There is a very clear answer to the question of whether it’s safe to text and drive. The answer is, no, it’s not safe to use a smartphone while driving because it requires you to take your eyes off the road and the traffic obstacles that surround you. If driving blind is not enough to sway you from engaging in this dangerous behavior, it’s also against the law to text-and-drive in Texas.
Nevertheless, if you look outside your window while navigating Bellaire traffic, you will likely see an unlimited number of people violating the law while driving with their noses buried in the screens of their smartphones. You could be guilty of doing the same.
Smartphone apps to help you avoid the temptation to text-and-drive
Circumstances can make it difficult to resist the temptation to text and drive. Therefore, the key to avoiding the behavior may involve the elimination of as many temptations as possible. Fortunately, there’s an app for that. Here are three useful apps to help you reduce the chances that you’ll engage in distracted driving:
AT&T Drive Mode: This application is available for Androids and iPhones and you don’t need to be an AT&T subscriber. It silences incoming text messages and sends an automatic reply to text messages to tell them you’re driving and can’t respond. Even better, the app engages automatically as soon as it sees you’re moving.
OMW On My Way: When you’re heading to meet a friend or business partner, it’s tempting to give them a play by play of your location so they have a sense of when you’re arriving.

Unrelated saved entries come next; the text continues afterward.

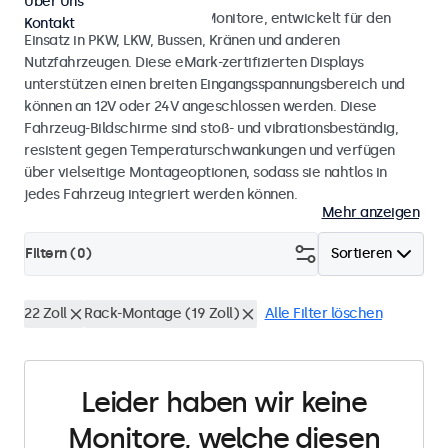
Über Uns
Monitore und Touchscreen-Monitore, entwickelt für den
Kontakt
Einsatz in PKW, LKW, Bussen, Kränen und anderen
Nutzfahrzeugen. Diese eMark-zertifizierten Displays
unterstützen einen breiten Eingangsspannungsbereich und
können an 12V oder 24V angeschlossen werden. Diese
Fahrzeug-Bildschirme sind stoß- und vibrationsbeständig,
resistent gegen Temperaturschwankungen und verfügen
über vielseitige Montageoptionen, sodass sie nahtlos in
jedes Fahrzeug integriert werden können.
Mehr anzeigen
Filtern (
0
)
Sortieren
22 Zoll
Rack-Montage (19 Zoll)
Alle Filter löschen
Leider haben wir keine
Monitore, welche diesen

The OMW app allows friends to follow your progress on an updating map. There’s no need to text everyone updates of where you are when they can find out for themselves by looking at this helpful app.
Lifesaver: This is a brilliant app for parents. As soon as a teenager starts moving in a vehicle, the application activates and essentially turns the cellphone into a brick until the car stops against. Once the car stops, the smartphone will again activate.
Avoid texting while driving: It could save your life
As useful as the above applications are, it might be equally convenient — and even more effective — for a Texas driver to lock his or her smartphone in the glove box, turn it off, put it on airplane mode or just leave it out of reach while driving. If you or someone close to you suffered a serious car accident injury or death because a motorist was distracted by a smartphone, investigate your legal rights and options now.